使用VBA从网站上刮,但它不起作用。该怎么办?

时间:2016-04-25 18:27:45

标签: excel vba extract extraction

我有这个网站: http://ga.healthinspections.us/georgia/search.cfm?start=21&1=1&f=s&r=ANY&s=&inspectionType=Food&sd=03/26/2016&ed=04/25/2016&useDate=NO&county=Fulton&

我已经编写了代码,但即使是第一页也无法运行。
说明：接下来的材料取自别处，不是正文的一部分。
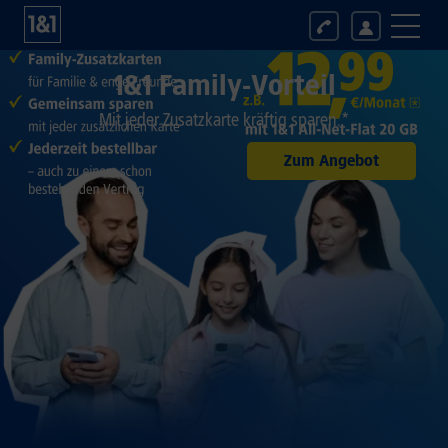
1&1 Family-Vorteil
Mit jeder Zusatzkarte kräftig sparen.*
Zum Angebot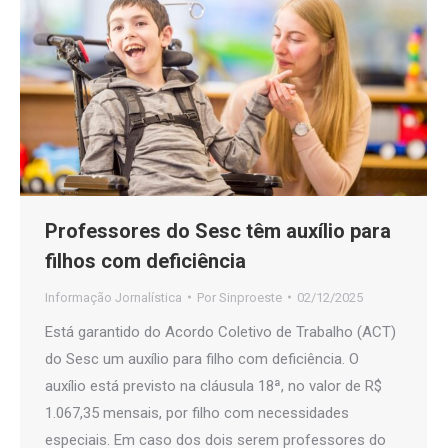
Professores do Sesc têm auxílio para
filhos com deficiência
Informação Jornalística
Por
Sinproeste
02/12/2025
Está garantido do Acordo Coletivo de Trabalho (ACT)
do Sesc um auxílio para filho com deficiência. O
auxílio está previsto na cláusula 18ª, no valor de R$
1.067,35 mensais, por filho com necessidades
especiais. Em caso dos dois serem professores do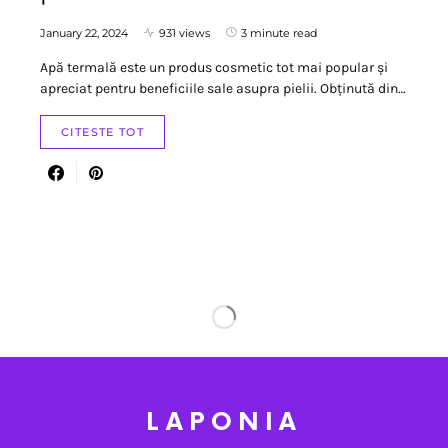
January 22, 2024
931 views
3 minute read
Apă termală este un produs cosmetic tot mai popular și
apreciat pentru beneficiile sale asupra pielii. Obținută din…
CITESTE TOT
LAPONIA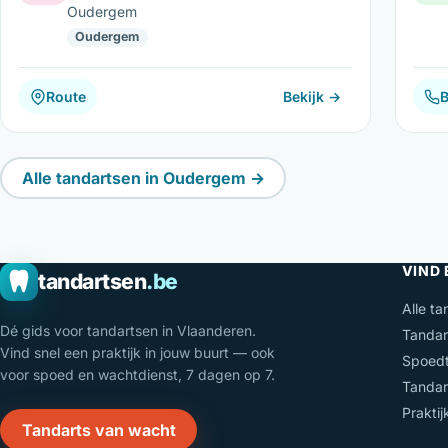
Oudergem
Oudergem
Route
Bekijk →
B
Alle tandartsen in Oudergem →
VIND
tandartsen
.be
Alle ta
Dé gids voor tandartsen in Vlaanderen.
Tandar
Vind snel een praktijk in jouw buurt — ook
Spoedt
voor spoed en wachtdienst, 7 dagen op 7.
Tandar
Prakti
Tandarts van wacht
我的目标是从每个页面提取以下建立详细信息为例:

Column 1: 103 West Lounge (Food Service Inspections)
Column 2: 103 WEST PACES FERRY RD ATLANTA, GA 30318
(Skip this detail) View inspections:
Column 3: July 10, 2012 Score: 92, Grade: A 
Column 4): July 26, 2013 Score: 90, Grade: A 
Column 5): February 19, 2014 Score: 98, Grade: A 
Column 6): December 12, 2014 Score: 100, Grade: A 
Column 6): November 13, 2015 Score: 99, Grade: A

目前,该代码仅从中提取URL而没有任何详细信息,需要查看要更改或错误的内容:

Sub Test()
Dim IE As New InternetExplorer
Dim html As HTMLDocument
Dim link As Object
Dim ws As Worksheet

Set ws = Sheets("Sheet1")

Application.ScreenUpdating = False
Set IE = New InternetExplorer

' Test 2 pages (page 2 and page 3) starting from page 2. So far so good.
For i = 2 To 4 Step 2

myurl = "http://ga.healthinspections.us/georgia/search.cfm?start=" & i & "1&1=1&f=s&r=ANY&s=&inspectionType=Food&sd=03/26/2016&ed=04/25/2016&useDate=NO&county=Fulton&"
IE.Visible = False
IE.navigate myurl
Do
DoEvents
Loop Until IE.readyState = READYSTATE_COMPLETE

Set html = IE.document
' I assume here is the problem, because I need to supplement code part to find these details. 
Set link = html.getElementsByTagName("a")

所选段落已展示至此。